If people voluntarily pay to have their laundry done, then by definition, it creates wealth, even if it's not something physically tangible. Conversely, if no one buys an ugly, inefficient, Chevy Volt, even if every solid part was patriotically manufactured in the good old USA, then, by definition, zero wealth was created even though the entire product is physically tangible. In fact, there was a net loss of wealth, because Chevy misdirected resources land, labor, capital into manufacturing something that no one found valuable. The land, labor, and capital could have been used to create something else that people find valuable . . . for example, they could have been used to build and staff a laundromat that provided the valuable service of taking in people's laundry.
If people voluntary pay money to have their laundry taken in, washed, folded, and handed back to them in a timely manner, and if they do NOT voluntarily want to pay money to Chevy to buy a physically manufactured object such as a Volt, then the service of taking in the laundry has added value wealth to the economy, and the manufacture of a physical good like the Volt has added nothing; in fact, it has subtracted wealth from the economy.
Additionally, what you're not seeing is the fact that laundry has to get done, willy-nilly. If my laundry is not done by the low-wage immigrants operating the laundromat down the block, then it has to be done by high-wage-ME, at home. Since my time is worth a lot more than the low-wage immigrant's time, having to do my own laundry results in a loss to the economy in the same two hours that I might normally waste doing my own laundry, I could have been at the office doing two more hours of productive high-value-added work. That someone else takes in my laundry and does it for me, however, frees up my time and labor so that I can be more productive and add a bit more value to the economy.
Thus, the service of taking in laundry also indirectly creates wealth by freeing up other people's time and labor.
It is not just that so many low wage jobs are being created, many that paid fairly well, are now paying LESS, even though the company is making a very good profit. And those that lost jobs are finding that when companies hire, they now hire at lower wages for the same job. And if you are 50+ you are going to have a harder time finding a job. You are getting to that age where health care is the driving factor not your skills.

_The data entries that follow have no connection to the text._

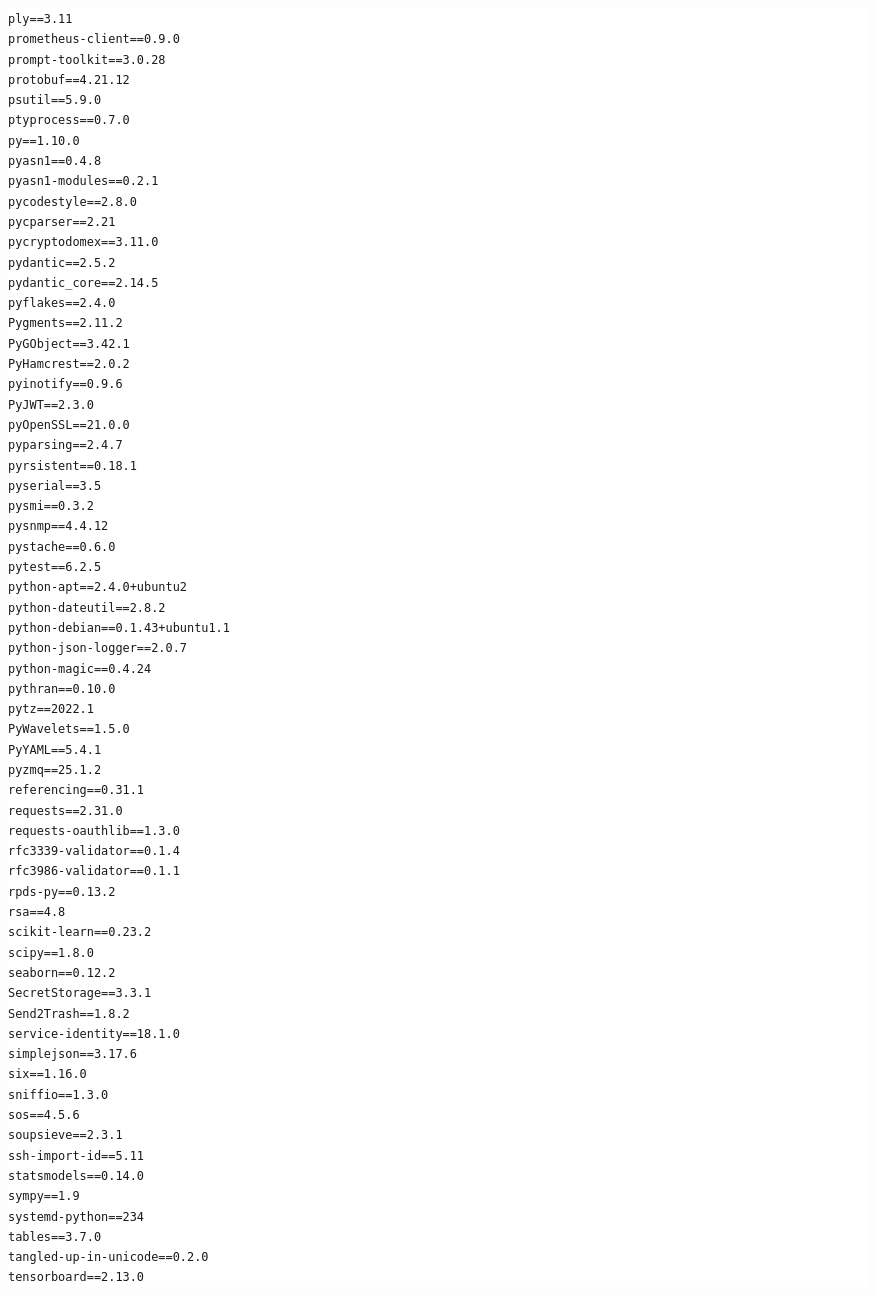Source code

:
 ```
ply==3.11
prometheus-client==0.9.0
prompt-toolkit==3.0.28
protobuf==4.21.12
psutil==5.9.0
ptyprocess==0.7.0
py==1.10.0
pyasn1==0.4.8
pyasn1-modules==0.2.1
pycodestyle==2.8.0
pycparser==2.21
pycryptodomex==3.11.0
pydantic==2.5.2
pydantic_core==2.14.5
pyflakes==2.4.0
Pygments==2.11.2
PyGObject==3.42.1
PyHamcrest==2.0.2
pyinotify==0.9.6
PyJWT==2.3.0
pyOpenSSL==21.0.0
pyparsing==2.4.7
pyrsistent==0.18.1
pyserial==3.5
pysmi==0.3.2
pysnmp==4.4.12
pystache==0.6.0
pytest==6.2.5
python-apt==2.4.0+ubuntu2
python-dateutil==2.8.2
python-debian==0.1.43+ubuntu1.1
python-json-logger==2.0.7
python-magic==0.4.24
pythran==0.10.0
pytz==2022.1
PyWavelets==1.5.0
PyYAML==5.4.1
pyzmq==25.1.2
referencing==0.31.1
requests==2.31.0
requests-oauthlib==1.3.0
rfc3339-validator==0.1.4
rfc3986-validator==0.1.1
rpds-py==0.13.2
rsa==4.8
scikit-learn==0.23.2
scipy==1.8.0
seaborn==0.12.2
SecretStorage==3.3.1
Send2Trash==1.8.2
service-identity==18.1.0
simplejson==3.17.6
six==1.16.0
sniffio==1.3.0
sos==4.5.6
soupsieve==2.3.1
ssh-import-id==5.11
statsmodels==0.14.0
sympy==1.9
systemd-python==234
tables==3.7.0
tangled-up-in-unicode==0.2.0
tensorboard==2.13.0
```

No, you’re all wrong. The only sources of wealth are:
* Tax it from “the rich”
* Tax it from “Big Business”
* “Solar Energy” and other “Green Jobs”
* Returns on “Investment” in human capital
* Get the Federal Reserve to print more of it
* Give it to government employees and welfare recipients to multiply by spending it in “the economy” as stimulus
Forgot one:
* General Motors
That’s a lot of big red O’s
And that is the intent, at least the part creating more poor people. This will give the dirty Americans their just award for their supposed excesses, killing the Indians, enslaving blacks, harming the environment, yada, yada yada.
At the same time, these policies are creating more government dependence and the number of likely Dimocratic voters.
The rich get to pay for it all, until they are poor, too.